Le Conseil des Vingt-huit a autorisé la Commission de Bruxelles à négocier l’adhésion de l’UE au système d’enregistrement des indications géographiques administré par l’Organisation mondiale de la propriété intellectuelle (OMPI). Selon l’exécutif européen, l’adhésion à l’accord de 2015, dit Acte de Genève, qui étend à toutes les IG la protection des appellations d’origine assurée par l’Arrangement de Lisbonne sous l’égide de l’OMPI, agence spécialisée de l’Onu, « est actuellement la seule option viable pour protéger les IG de l’UE dans un forum multilatéral en dehors de l’Union » (1). Elle offrirait aussi la possibilité de se référer à ce registre « plutôt que négocier en détail la protection bilatérale des IG », comme cela est le cas dans les accords commerciaux négociés avec les pays tiers.
Cinq ratifications sont nécessaires pour que l’Acte de Genève soit mis en œuvre, mais aucun signataire de l’Arrangement de Lisbonne ou membre de l’OMPI ne l’a encore ratifié en l’absence de l’UE. Et ce alors que plusieurs membres de l’OMPI, dont la Russie, la Chine et l’Inde ainsi que l’Organisation africaine de la propriété intellectuelle (dont le système de protection des IG est applicable dans 17 pays francophones du continent), ont exprimé leur intérêt pour une adhésion au système de Lisbonne.

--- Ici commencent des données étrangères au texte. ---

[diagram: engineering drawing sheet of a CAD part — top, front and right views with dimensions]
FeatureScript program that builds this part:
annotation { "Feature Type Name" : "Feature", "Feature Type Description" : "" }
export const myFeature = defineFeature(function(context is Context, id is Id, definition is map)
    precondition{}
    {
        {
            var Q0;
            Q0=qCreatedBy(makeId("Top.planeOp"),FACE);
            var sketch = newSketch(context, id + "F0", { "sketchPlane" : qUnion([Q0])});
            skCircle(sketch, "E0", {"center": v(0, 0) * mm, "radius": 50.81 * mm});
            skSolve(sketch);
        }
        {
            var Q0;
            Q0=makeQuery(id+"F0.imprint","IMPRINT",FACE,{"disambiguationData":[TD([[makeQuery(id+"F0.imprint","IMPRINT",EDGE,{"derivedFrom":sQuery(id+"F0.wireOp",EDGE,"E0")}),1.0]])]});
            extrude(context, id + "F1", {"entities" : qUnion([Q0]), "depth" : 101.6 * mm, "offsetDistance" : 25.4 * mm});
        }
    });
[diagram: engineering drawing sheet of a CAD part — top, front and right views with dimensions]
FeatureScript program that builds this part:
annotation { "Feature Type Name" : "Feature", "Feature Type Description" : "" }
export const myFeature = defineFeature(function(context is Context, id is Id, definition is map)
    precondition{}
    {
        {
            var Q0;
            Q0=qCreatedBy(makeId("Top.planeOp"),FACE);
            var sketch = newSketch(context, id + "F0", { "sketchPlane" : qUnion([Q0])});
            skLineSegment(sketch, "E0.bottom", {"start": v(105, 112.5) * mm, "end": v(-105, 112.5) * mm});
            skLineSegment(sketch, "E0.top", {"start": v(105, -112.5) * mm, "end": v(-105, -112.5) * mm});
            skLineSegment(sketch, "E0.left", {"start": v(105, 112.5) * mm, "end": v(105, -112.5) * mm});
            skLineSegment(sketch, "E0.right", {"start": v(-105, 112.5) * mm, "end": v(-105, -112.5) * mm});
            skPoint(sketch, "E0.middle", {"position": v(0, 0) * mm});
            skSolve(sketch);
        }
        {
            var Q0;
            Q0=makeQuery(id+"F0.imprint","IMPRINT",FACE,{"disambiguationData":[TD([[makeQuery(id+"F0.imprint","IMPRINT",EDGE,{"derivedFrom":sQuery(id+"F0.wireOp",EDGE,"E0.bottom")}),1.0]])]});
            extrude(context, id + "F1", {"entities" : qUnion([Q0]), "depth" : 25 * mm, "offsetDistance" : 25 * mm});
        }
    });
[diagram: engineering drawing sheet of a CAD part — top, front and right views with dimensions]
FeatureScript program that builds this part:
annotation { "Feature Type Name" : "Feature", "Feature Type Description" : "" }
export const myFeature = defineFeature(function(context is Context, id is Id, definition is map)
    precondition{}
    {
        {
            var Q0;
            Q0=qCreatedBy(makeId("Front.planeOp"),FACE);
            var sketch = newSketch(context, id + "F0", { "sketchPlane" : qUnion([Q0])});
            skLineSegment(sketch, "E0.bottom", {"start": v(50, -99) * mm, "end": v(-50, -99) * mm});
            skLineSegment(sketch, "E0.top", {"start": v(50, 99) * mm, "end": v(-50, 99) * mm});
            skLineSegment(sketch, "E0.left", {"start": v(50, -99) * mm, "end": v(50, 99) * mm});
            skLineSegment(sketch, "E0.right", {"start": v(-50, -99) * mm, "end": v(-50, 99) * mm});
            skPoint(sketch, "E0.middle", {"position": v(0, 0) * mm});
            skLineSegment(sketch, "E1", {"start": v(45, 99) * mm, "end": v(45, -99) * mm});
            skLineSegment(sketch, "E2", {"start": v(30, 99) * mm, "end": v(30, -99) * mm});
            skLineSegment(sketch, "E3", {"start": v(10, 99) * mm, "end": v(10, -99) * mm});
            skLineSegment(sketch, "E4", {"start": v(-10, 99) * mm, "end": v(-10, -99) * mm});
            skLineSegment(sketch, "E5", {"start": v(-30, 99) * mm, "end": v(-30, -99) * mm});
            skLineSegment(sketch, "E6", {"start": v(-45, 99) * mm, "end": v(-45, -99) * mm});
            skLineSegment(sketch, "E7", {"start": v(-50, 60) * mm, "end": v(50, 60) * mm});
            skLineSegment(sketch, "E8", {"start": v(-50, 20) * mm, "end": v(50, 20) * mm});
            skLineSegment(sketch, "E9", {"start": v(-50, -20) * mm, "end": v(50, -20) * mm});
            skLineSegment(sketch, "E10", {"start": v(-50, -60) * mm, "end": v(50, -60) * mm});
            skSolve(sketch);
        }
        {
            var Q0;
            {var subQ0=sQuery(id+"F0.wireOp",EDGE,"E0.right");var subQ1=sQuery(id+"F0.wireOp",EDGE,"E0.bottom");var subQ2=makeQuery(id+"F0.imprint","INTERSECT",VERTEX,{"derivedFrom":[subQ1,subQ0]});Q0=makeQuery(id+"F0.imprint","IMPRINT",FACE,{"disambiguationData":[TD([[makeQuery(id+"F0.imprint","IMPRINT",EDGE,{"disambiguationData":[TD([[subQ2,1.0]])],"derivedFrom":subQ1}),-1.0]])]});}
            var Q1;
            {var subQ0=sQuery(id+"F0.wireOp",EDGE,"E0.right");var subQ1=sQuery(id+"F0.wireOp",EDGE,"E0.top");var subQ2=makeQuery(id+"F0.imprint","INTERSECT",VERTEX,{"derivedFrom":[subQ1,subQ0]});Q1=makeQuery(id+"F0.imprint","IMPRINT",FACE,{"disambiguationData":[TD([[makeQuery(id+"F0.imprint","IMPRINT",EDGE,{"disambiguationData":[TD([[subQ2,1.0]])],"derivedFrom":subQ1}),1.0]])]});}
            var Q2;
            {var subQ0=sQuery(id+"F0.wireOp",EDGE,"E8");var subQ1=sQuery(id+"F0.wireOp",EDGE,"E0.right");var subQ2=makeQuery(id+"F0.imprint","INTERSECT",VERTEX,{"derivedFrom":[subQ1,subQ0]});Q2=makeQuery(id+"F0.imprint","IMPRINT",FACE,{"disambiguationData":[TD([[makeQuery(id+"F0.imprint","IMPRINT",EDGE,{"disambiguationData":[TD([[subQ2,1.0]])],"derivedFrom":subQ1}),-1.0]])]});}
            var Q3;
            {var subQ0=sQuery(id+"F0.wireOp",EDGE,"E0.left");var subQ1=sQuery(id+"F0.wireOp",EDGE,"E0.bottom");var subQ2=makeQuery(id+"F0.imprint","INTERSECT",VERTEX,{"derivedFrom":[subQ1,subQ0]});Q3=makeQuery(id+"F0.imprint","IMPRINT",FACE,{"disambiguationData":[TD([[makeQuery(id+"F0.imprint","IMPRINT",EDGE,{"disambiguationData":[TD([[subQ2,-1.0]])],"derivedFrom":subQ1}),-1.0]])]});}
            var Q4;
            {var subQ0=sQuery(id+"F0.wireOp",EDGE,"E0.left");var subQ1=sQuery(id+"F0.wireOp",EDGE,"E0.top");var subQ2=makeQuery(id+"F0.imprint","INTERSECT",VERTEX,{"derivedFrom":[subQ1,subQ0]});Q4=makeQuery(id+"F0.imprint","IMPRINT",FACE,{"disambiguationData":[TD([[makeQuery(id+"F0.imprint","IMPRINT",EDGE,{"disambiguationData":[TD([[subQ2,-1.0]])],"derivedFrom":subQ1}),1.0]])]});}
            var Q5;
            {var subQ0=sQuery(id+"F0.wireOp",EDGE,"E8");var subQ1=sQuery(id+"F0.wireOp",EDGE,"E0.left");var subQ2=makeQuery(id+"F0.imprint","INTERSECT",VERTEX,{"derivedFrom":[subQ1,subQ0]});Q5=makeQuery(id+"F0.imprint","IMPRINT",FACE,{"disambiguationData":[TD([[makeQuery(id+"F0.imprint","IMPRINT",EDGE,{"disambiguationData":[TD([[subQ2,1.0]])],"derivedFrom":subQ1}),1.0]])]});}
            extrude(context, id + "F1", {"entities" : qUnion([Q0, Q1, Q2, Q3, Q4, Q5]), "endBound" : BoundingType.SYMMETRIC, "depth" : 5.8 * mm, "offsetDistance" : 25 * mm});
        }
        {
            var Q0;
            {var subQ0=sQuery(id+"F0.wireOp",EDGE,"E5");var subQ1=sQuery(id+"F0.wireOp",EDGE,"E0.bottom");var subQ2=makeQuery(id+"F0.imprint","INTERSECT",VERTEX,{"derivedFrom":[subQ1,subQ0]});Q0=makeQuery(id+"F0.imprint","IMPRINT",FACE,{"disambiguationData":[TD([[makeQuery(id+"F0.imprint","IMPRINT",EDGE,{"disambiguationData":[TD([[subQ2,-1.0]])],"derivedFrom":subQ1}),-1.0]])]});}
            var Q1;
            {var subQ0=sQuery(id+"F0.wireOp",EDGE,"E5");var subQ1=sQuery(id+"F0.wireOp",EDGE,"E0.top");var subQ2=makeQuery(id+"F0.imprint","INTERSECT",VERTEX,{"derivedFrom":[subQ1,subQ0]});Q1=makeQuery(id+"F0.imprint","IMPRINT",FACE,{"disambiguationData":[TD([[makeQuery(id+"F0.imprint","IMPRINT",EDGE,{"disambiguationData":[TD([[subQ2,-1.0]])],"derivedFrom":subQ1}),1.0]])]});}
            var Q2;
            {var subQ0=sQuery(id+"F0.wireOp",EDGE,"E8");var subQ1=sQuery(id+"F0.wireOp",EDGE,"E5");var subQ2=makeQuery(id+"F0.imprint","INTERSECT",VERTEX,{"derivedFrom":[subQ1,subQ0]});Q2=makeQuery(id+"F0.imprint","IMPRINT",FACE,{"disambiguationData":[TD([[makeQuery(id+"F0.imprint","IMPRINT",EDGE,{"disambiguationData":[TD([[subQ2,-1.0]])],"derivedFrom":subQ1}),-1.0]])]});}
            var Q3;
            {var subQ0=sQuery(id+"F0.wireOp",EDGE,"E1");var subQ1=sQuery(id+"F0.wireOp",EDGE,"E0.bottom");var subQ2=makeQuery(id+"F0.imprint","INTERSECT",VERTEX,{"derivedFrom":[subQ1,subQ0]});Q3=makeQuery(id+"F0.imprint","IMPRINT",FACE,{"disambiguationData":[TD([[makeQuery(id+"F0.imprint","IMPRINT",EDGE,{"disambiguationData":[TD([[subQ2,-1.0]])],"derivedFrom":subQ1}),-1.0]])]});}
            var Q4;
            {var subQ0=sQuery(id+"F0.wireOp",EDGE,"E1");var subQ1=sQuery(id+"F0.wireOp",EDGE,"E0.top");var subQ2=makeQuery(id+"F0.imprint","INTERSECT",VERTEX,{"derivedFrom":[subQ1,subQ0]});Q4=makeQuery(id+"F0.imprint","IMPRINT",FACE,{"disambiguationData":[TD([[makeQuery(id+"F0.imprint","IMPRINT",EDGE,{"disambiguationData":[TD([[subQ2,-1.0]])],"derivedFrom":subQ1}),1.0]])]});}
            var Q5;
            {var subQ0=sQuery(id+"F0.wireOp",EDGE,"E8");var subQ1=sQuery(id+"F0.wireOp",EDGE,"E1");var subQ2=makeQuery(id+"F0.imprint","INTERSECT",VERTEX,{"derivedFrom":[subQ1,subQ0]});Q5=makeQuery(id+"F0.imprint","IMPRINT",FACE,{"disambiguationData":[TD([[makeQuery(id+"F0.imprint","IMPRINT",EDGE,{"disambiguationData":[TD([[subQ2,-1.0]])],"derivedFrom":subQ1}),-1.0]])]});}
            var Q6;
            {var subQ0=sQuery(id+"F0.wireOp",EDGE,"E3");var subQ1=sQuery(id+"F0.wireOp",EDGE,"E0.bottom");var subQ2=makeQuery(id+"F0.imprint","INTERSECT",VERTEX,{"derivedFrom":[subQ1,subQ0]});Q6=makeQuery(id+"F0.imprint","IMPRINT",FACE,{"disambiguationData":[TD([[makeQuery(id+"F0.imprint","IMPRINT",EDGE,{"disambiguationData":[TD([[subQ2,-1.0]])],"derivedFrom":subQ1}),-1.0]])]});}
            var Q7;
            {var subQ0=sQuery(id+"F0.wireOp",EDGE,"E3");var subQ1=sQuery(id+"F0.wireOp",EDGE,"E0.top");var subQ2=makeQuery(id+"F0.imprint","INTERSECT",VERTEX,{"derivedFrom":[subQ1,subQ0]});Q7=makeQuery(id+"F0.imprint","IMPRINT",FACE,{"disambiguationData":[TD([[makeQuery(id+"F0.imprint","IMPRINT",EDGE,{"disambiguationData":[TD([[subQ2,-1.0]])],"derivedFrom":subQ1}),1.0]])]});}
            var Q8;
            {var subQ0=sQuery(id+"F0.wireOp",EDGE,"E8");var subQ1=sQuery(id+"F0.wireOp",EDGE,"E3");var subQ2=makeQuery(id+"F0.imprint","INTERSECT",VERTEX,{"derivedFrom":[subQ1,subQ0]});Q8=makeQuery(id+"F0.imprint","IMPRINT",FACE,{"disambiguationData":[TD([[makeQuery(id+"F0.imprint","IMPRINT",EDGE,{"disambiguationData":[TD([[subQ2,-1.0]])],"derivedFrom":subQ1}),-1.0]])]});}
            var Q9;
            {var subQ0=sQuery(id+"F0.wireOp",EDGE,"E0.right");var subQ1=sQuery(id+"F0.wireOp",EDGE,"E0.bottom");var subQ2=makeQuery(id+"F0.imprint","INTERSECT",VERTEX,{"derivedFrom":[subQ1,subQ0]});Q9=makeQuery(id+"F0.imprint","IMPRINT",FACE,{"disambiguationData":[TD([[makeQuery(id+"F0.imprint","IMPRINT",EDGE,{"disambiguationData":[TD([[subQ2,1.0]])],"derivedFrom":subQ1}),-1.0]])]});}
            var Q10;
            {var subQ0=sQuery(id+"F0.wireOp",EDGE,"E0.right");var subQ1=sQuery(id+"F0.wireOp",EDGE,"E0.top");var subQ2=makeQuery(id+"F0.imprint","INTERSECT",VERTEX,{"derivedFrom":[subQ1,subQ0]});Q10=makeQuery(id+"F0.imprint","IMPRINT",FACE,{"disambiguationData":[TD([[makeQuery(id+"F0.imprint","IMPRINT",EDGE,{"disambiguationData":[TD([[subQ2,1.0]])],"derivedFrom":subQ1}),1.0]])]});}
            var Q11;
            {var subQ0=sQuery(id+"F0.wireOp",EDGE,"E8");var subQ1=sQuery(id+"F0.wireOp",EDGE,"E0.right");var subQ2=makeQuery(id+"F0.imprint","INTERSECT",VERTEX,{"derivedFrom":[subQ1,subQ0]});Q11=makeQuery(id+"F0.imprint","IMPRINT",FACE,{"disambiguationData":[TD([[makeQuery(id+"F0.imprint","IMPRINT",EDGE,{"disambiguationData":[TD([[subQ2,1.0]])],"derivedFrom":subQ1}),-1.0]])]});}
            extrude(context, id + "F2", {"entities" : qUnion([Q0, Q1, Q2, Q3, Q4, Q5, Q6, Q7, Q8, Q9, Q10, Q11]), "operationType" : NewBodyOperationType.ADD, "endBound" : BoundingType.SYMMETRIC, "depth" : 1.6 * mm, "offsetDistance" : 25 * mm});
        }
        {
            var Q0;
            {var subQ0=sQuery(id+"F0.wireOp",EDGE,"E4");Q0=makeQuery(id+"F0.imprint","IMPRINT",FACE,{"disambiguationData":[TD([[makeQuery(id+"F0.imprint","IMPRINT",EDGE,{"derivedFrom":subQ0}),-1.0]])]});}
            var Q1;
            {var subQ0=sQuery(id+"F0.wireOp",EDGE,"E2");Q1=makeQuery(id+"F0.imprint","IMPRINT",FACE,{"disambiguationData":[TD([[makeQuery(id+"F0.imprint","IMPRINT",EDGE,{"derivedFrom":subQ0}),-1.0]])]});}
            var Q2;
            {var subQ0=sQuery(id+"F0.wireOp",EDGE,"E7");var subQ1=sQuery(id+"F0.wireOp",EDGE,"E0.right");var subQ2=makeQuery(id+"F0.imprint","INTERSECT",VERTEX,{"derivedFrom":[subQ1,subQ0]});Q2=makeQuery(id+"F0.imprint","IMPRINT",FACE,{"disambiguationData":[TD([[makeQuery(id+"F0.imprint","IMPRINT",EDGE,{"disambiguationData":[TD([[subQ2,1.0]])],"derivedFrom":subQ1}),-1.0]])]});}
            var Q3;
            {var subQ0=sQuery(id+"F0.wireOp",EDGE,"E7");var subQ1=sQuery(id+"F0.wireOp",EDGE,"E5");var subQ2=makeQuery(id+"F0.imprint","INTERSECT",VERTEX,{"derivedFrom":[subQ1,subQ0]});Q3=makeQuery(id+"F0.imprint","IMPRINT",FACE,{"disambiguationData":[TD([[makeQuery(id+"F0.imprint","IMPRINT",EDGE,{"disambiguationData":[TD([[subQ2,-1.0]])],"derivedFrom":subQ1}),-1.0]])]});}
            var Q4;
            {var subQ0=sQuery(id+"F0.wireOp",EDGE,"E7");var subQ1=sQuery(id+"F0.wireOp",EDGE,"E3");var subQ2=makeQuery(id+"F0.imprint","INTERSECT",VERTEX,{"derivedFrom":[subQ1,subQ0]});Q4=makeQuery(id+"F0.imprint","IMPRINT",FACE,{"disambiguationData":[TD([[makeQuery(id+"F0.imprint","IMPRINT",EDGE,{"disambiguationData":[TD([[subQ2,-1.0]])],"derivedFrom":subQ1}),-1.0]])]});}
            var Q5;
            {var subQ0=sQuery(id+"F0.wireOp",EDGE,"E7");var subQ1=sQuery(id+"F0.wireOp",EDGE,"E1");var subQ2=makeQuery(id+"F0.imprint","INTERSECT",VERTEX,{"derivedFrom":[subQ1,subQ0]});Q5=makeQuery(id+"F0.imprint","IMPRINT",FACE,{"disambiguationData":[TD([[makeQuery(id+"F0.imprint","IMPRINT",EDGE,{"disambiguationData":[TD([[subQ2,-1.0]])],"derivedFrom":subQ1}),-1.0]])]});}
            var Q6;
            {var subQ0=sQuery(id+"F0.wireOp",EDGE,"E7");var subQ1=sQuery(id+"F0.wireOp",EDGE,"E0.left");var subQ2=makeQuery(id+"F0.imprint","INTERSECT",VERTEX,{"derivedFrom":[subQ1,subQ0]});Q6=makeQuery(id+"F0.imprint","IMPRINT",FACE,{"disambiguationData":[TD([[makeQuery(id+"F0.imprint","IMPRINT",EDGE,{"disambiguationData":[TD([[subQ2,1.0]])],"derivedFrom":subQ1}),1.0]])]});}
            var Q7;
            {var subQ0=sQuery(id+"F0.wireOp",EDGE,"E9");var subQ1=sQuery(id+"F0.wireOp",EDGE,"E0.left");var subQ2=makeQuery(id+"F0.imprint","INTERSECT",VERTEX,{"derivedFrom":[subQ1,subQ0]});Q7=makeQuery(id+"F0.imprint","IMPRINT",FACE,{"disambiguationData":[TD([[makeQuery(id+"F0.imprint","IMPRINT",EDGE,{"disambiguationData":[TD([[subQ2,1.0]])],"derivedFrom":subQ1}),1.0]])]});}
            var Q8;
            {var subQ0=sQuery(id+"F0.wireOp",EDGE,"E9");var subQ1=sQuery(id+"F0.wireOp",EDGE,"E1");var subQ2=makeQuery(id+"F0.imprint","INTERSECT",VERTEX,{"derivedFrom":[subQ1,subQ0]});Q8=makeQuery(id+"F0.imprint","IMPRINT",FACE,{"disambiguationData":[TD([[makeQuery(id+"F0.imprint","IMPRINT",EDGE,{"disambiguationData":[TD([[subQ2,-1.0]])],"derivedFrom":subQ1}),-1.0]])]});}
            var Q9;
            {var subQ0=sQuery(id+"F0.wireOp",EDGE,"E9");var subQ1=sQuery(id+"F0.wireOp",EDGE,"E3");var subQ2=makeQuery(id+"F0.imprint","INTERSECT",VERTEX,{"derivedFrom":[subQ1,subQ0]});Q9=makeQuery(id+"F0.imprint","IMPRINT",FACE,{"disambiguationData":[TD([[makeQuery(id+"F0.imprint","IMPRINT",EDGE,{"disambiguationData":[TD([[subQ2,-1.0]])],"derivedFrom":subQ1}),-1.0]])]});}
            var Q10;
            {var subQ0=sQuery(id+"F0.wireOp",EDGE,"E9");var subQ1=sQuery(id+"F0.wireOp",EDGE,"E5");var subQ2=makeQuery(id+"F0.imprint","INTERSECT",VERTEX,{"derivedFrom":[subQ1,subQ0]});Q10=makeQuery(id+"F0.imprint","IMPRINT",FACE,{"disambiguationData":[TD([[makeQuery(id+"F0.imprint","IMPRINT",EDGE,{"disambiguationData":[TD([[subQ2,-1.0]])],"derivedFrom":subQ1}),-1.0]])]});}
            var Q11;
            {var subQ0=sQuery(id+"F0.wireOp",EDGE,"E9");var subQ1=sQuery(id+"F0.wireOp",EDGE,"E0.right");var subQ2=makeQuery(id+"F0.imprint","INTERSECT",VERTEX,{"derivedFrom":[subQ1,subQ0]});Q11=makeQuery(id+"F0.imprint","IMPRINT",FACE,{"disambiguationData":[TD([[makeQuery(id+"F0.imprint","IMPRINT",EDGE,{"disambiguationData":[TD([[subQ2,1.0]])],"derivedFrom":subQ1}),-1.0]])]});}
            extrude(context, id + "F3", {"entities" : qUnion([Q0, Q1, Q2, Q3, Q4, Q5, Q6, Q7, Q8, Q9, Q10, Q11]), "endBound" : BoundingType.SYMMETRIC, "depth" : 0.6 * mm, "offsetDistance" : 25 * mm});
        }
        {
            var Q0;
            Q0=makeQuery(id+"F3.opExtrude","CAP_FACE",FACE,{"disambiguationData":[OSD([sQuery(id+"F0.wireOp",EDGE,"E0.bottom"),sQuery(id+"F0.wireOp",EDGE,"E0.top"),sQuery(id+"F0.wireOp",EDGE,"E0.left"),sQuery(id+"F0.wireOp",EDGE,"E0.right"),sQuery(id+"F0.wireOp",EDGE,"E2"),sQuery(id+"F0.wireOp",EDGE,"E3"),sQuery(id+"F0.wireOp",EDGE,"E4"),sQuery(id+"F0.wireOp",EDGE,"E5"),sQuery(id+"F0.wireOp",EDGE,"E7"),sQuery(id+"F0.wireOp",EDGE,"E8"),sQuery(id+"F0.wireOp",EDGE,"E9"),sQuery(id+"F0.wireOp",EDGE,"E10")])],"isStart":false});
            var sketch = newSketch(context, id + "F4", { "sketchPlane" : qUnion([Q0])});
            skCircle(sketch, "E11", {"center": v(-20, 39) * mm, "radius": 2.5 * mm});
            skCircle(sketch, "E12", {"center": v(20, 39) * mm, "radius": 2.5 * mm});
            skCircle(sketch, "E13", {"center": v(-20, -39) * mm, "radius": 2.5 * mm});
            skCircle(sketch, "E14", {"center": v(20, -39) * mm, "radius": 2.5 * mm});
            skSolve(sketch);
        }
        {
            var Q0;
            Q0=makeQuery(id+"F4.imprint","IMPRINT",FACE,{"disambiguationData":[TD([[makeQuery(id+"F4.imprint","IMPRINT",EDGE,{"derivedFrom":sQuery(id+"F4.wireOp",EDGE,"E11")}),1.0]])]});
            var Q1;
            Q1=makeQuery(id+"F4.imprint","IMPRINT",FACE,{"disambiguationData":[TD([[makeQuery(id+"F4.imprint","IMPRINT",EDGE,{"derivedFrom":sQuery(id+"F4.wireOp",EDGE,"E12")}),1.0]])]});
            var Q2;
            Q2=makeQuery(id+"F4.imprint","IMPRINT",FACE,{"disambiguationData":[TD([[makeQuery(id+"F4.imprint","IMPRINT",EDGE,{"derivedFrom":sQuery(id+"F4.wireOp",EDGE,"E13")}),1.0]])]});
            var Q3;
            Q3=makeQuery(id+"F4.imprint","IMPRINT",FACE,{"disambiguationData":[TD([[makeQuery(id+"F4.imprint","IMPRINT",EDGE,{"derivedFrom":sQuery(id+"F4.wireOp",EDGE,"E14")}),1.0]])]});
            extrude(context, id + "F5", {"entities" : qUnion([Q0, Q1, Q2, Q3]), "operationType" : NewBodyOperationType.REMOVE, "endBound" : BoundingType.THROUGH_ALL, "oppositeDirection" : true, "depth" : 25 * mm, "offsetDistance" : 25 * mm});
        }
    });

(1) Voir n° 3629 du 29/01/18
Lancement d’oriGIn EU
Le 20 mars a eu lieu à Bruxelles l’assemblée constitutive d’oriGIn EU, représentation au niveau de l’Union des intérêts des participants européens au réseau international des indications géographiques oriGin qui, couvrant une large gamme de secteurs, regroupe quelque 500 associations de producteurs et institutions de 40 pays.
L’assemblée constitutive d’oriGin EU s’est tenue sous l’égide des eurodéputés Paolo De Castro et Michel Dantin, membres de la commission parlementaire de l’agriculture.